**LISTED ENTRIES:**

━━━━━━━━━━━━━━━━━━━━

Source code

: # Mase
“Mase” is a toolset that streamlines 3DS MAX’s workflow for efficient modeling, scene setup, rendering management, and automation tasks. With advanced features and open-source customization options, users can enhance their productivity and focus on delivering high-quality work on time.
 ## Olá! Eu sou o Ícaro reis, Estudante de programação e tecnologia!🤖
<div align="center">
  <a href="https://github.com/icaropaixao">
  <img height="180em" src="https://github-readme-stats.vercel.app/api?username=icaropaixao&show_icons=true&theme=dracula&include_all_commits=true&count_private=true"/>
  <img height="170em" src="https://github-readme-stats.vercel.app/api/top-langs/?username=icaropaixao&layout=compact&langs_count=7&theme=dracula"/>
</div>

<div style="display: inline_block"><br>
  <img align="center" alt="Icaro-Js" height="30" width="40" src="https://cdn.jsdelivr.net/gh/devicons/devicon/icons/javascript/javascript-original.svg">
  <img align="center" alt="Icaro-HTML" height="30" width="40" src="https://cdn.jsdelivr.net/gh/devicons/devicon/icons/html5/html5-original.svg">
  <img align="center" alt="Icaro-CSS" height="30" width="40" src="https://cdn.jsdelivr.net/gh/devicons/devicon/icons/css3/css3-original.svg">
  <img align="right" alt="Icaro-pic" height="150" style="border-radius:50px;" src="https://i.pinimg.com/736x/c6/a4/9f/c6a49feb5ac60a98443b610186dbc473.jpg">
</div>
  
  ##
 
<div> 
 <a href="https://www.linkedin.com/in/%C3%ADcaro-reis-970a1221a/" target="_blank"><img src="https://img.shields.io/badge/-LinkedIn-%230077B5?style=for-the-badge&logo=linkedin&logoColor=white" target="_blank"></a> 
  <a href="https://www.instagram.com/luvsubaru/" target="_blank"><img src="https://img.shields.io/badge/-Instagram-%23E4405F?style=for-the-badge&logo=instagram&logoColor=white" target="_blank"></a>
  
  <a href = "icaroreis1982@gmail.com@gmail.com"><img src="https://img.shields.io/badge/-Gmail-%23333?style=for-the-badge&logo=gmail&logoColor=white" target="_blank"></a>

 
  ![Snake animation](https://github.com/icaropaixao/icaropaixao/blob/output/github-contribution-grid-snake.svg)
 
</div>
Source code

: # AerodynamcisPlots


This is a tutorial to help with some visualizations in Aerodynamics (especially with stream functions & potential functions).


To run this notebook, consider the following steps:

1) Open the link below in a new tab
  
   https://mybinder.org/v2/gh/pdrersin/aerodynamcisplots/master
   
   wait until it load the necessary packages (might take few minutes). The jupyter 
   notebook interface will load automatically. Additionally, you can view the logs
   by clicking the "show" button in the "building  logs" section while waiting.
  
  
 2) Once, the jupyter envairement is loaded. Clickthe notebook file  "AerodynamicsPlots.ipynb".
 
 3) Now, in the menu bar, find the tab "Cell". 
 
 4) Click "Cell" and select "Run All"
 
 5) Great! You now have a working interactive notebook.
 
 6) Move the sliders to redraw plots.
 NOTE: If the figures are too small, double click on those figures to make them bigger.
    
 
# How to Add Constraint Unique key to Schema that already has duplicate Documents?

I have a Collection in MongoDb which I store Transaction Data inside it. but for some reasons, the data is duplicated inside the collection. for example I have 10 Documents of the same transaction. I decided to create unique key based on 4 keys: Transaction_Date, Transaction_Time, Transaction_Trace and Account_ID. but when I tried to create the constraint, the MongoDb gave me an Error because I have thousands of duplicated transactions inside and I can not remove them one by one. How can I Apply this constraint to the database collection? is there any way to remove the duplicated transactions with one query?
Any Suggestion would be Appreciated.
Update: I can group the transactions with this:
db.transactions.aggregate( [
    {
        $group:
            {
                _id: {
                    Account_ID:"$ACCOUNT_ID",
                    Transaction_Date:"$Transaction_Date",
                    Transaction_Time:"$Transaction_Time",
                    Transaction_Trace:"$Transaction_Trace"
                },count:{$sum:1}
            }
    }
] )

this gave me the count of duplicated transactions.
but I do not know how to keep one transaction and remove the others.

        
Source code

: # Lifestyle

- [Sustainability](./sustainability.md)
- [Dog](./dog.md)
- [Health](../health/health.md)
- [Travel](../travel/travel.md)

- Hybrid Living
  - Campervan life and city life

━━━━━━━━━━━━━━━━━━━━

**DESCRIPTION OF THE TASK:** How many lines in the data above contain the string "readme"? Case matters, and the reply should be only the number.

**SOLUTION FOR THIS PROBLEM:** 2